Creating Embedding Matrix for LSTM Model with BERT Feature Representations on Arabic Dataset

44 views Asked by At

I'm working on implementing an LSTM model for an Arabic dataset using BERT feature representations. I've utilized the 'asafaya/bert-base-arabic' model for this purpose:

bert_model = AutoModelForMaskedLM.from_pretrained('asafaya/bert-base-arabic')

Now, I'm facing the challenge of creating an embedding_matrix to be used in the subsequent statement:

`model_LSTM.add(Embedding(vocab_length, embedding_vector_features, weights=[embedding_matrix], input_length=length_long_sentence))

Given that BERT provides contextual embeddings, the feature representation for the same word varies based on context.

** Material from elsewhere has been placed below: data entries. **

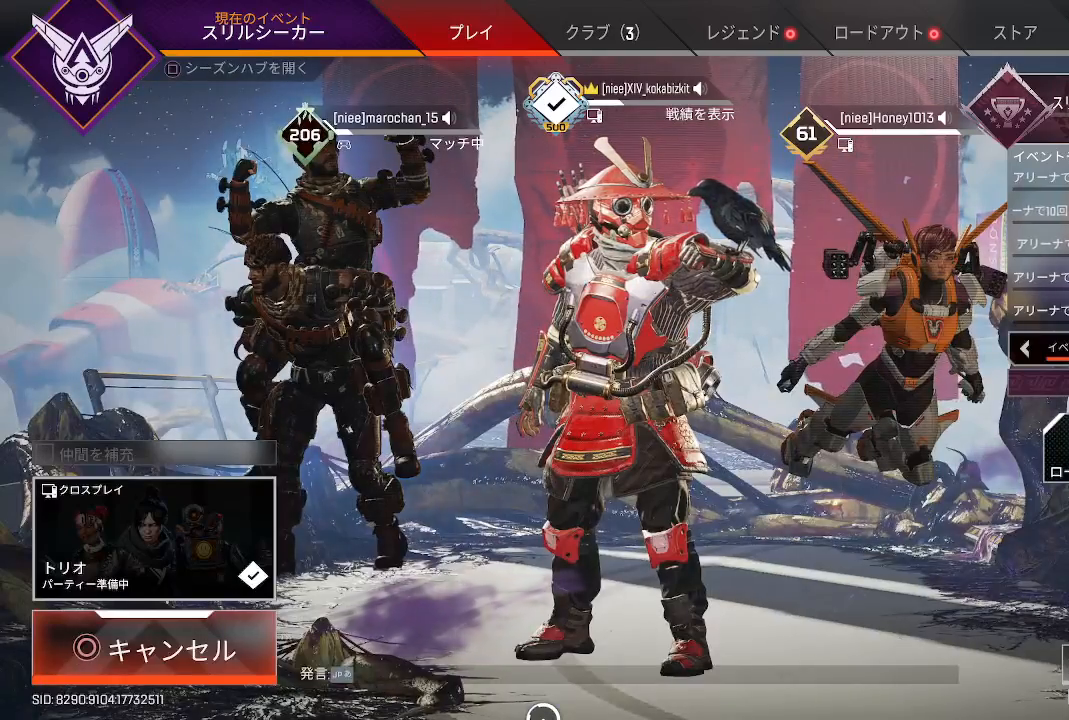
{"buttons": [], "left_stick": "center", "right_stick": "center", "events": []}
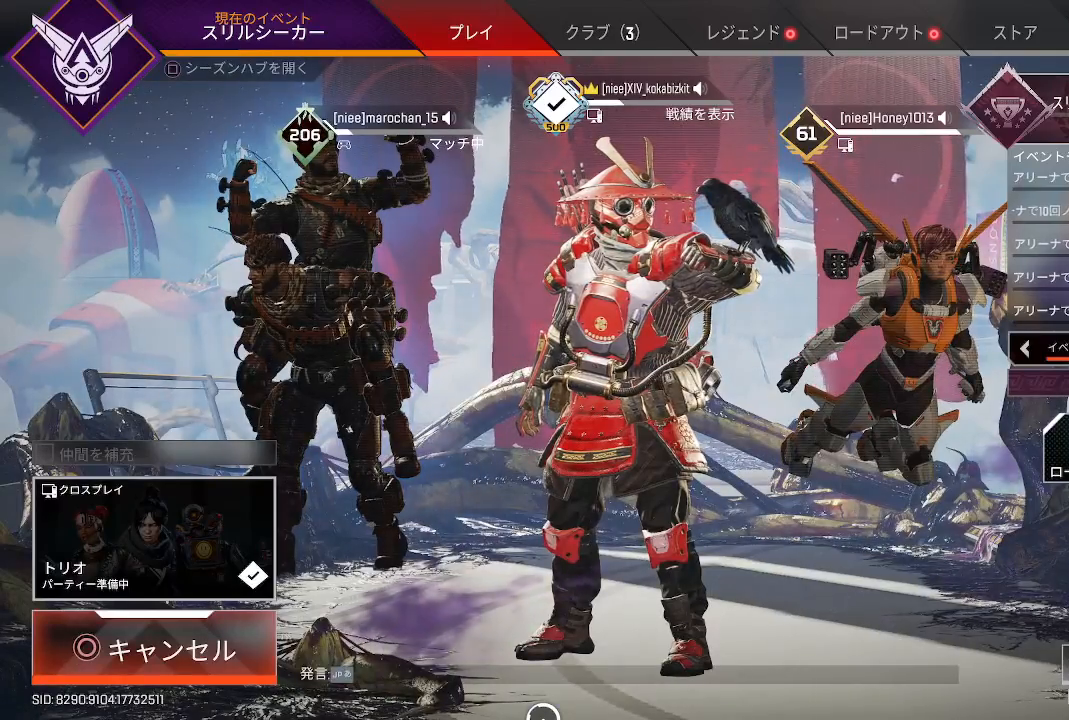
{"buttons": [], "left_stick": "center", "right_stick": "center", "events": []}
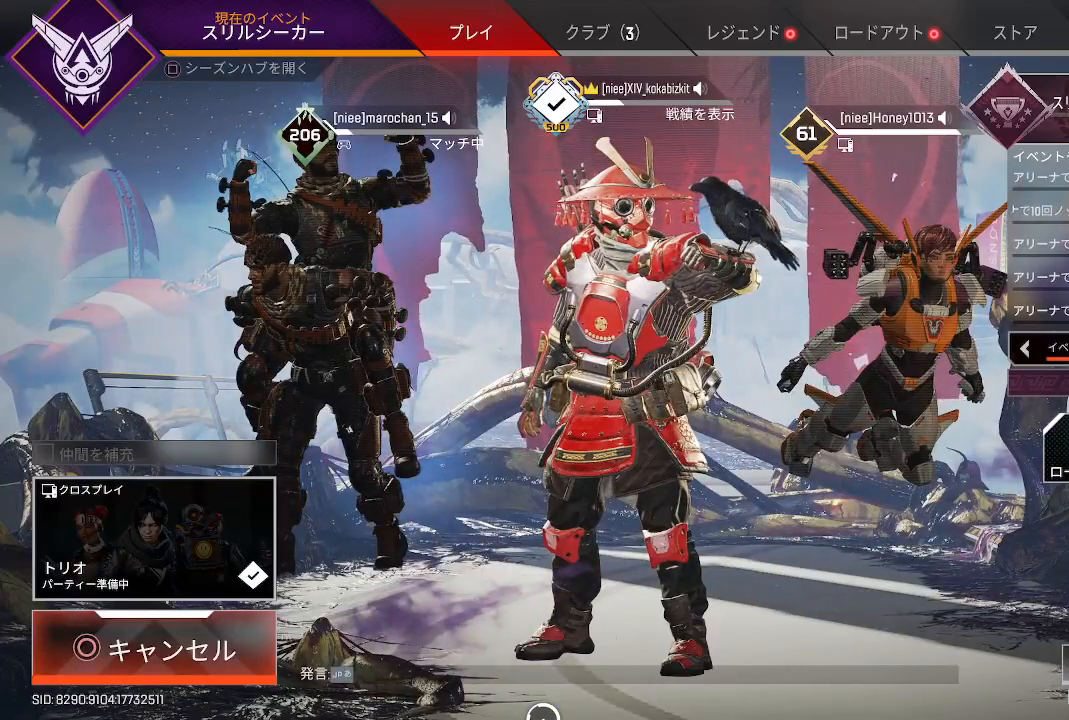
{"buttons": [], "left_stick": "center", "right_stick": "center", "events": []}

I would appreciate any guidance or suggestions on how to effectively create the embedding matrix for this scenario. Thank you!

I tried the following

`def bert_embedding_matrix():
 bert = AutoModelForMaskedLM.from_pretrained("asafaya/bert-base-arabic",
 output_hidden_states = True,)
 bert_embeddings = list(bert.children())[0]
 bert_word_embeddings = list(bert_embeddings.children())[0]
 
 mat = bert_word_embeddings.word_embeddings.weight
return mat

embedding_matrix = bert_embedding_matrix()

`

but I have the following error ValueError: Layer embedding_1 weight shape (8155, 300) is not compatible with provided weight shape torch.Size([32000, 768]).

0

There are 0 answers